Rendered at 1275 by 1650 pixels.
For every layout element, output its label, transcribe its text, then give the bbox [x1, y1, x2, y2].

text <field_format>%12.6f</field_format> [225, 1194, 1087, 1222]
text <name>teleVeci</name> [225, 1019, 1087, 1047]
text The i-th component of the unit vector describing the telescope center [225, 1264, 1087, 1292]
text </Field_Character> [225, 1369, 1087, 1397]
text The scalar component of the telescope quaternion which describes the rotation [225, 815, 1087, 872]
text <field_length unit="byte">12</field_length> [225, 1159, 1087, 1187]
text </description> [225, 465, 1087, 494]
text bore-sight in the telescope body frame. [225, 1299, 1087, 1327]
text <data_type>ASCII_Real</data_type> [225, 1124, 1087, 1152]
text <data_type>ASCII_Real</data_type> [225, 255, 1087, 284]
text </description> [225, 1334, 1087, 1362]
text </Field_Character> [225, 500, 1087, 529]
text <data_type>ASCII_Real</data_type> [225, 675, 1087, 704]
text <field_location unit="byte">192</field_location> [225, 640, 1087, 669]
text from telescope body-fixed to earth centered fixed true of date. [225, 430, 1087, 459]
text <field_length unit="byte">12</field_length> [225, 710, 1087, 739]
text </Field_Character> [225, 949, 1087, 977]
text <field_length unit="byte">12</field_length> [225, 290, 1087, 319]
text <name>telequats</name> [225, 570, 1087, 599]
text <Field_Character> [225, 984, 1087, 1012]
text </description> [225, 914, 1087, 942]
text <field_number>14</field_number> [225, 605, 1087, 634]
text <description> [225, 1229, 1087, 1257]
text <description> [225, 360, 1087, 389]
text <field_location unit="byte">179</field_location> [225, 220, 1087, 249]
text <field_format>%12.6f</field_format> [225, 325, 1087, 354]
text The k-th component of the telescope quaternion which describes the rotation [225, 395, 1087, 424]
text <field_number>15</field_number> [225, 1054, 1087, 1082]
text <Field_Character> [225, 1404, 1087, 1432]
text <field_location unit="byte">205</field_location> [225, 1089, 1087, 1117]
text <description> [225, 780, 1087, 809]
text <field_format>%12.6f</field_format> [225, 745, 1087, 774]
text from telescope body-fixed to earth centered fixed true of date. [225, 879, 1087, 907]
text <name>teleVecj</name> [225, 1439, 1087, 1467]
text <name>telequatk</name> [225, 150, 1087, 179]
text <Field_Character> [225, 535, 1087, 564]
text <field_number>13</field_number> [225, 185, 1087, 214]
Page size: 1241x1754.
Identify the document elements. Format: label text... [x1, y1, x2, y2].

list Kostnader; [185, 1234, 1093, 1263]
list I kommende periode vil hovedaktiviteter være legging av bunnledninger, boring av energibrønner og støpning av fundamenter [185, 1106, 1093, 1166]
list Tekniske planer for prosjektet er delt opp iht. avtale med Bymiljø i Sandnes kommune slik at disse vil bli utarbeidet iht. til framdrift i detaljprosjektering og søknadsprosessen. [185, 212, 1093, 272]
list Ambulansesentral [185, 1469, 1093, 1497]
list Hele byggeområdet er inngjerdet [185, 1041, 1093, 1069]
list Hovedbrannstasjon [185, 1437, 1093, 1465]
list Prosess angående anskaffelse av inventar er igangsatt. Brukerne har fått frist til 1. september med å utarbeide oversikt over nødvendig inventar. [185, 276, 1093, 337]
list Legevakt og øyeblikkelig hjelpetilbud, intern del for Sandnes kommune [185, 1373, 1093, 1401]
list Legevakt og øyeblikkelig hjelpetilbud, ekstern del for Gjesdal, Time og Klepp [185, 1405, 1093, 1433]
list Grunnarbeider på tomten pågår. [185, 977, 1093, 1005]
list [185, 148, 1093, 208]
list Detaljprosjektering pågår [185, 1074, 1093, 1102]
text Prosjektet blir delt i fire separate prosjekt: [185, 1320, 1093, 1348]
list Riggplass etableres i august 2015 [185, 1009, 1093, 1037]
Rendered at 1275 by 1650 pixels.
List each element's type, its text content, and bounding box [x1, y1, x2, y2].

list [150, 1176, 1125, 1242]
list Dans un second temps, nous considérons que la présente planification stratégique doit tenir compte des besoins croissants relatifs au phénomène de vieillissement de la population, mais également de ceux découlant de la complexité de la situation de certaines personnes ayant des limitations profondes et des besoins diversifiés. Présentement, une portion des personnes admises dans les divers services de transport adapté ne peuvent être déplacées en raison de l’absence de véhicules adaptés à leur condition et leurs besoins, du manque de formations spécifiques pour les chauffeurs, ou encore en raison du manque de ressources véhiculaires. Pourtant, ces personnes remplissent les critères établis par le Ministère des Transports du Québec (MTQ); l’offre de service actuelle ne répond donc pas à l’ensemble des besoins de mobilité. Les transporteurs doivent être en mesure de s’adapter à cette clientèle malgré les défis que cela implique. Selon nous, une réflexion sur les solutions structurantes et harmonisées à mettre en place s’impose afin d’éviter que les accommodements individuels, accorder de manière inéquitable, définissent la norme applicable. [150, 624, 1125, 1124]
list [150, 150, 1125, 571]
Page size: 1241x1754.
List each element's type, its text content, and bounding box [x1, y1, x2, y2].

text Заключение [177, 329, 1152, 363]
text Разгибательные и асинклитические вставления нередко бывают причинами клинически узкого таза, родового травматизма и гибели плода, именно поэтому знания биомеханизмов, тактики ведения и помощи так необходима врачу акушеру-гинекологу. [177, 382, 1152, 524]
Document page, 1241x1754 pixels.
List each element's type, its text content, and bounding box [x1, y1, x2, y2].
# # # # # # #
Work out how many lines of the listing above include "quaternion". Answer with the number and nothing more.

### Response to the task
2